Cyprus had to supply the rest. The Euros would not accept debt issued by the
Cypriot government as good collateral. (This is farce, given what is
permitted.) Where to turn? The bond holdings in the banks were insufficient to
make up the difference. Tax receipts are also insufficient, but the
arbitrariness of what can be taxed and what constitutes a tax is constantly
redefined in the western so-called democracies. So, the Cypriot government
announced that bank deposits are hereby taxed - confiscated - to fund the
deficiency. What value should bank customers place on deposit insurance in
other countries?
Resourceful is spreading - reading a new
interpretation by the minister of finance and administration in Spain. From El
Pais, on March 19, 2013: bank deposits can be taxed since this would
standardize taxes across regions. I have no idea what that means, not speaking
Spanish only being one problem. Its importance though, should it be imposed, to
the average Spaniard, is not the clumsy legal route to confiscation, but:
"the government is taking my money."
Looking to the day of reckoning in the
U.S., there are two other potential sources: private or public investment.

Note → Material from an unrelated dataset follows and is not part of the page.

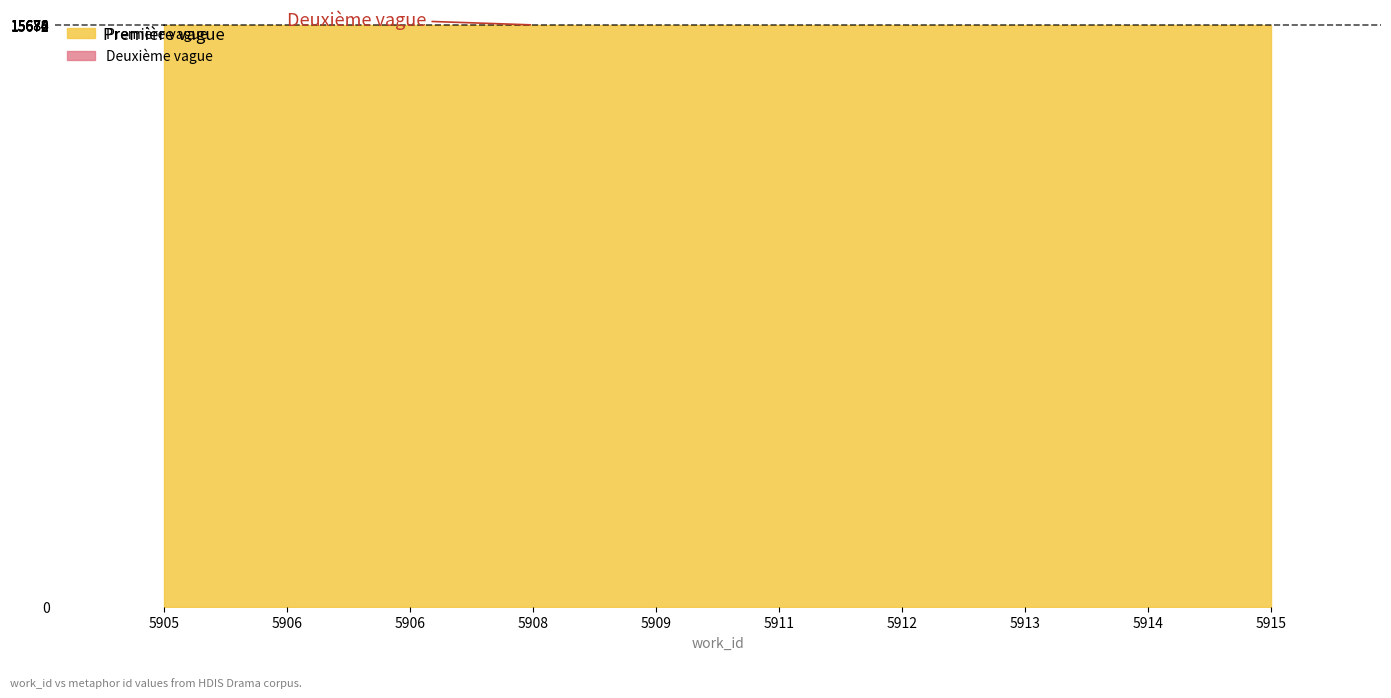

What is the difference between the values at 5912 and 5906?

4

Cyprus and Russia are negotiating now; Russia potentially supplying the missing
capital. Foreign investors made the mistake of supplying U.S. financial
institutions with capital in 2008. For the most part, that did not work out
well for the investors. Cyprus is much smaller, though. Could Cyprus and Greece
join a new ruble block?
Those with assets in the U.S. are well
aware of resourceful money grabs by the government in recent years. Theft from
General Motors bondholders is an example. When the Federal Reserve is buying
100% of the U.S. Treasury issues and bond yields are rising, the U.S.

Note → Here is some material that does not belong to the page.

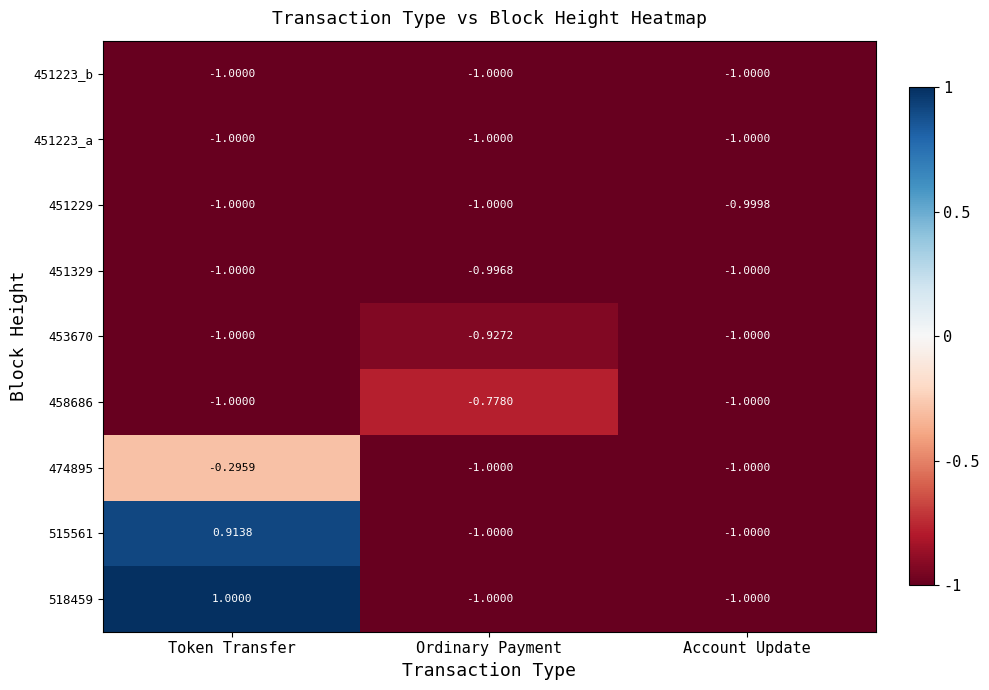

Which category has the highest value across all series?

Token Transfer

government will probably apply new confiscatory taxes on savings, investments,
and assets. (U.S. Treasury gold holdings will become a point of contention, to
express this vaguely, at some point.)
To look optimistically, the discrediting
of the power brokers can not come too soon. These awful people are now so
bereft of tolerable choices they write the script for their original sin when
they speak. On March 19, 2013, German Finance Minister Wolfgang Schaeuble told
"lawmakers" the current problem is the result of "a failed
business model over decades." Schaeuble is acknowledging the euro was
always a façade, a means to a different end than a functioning currency. If those
who launched the euro wanted to establish a currency, a currency that required
trust across borders in an experiment never before attempted, they would not
have plagued it with bubonic pathologies.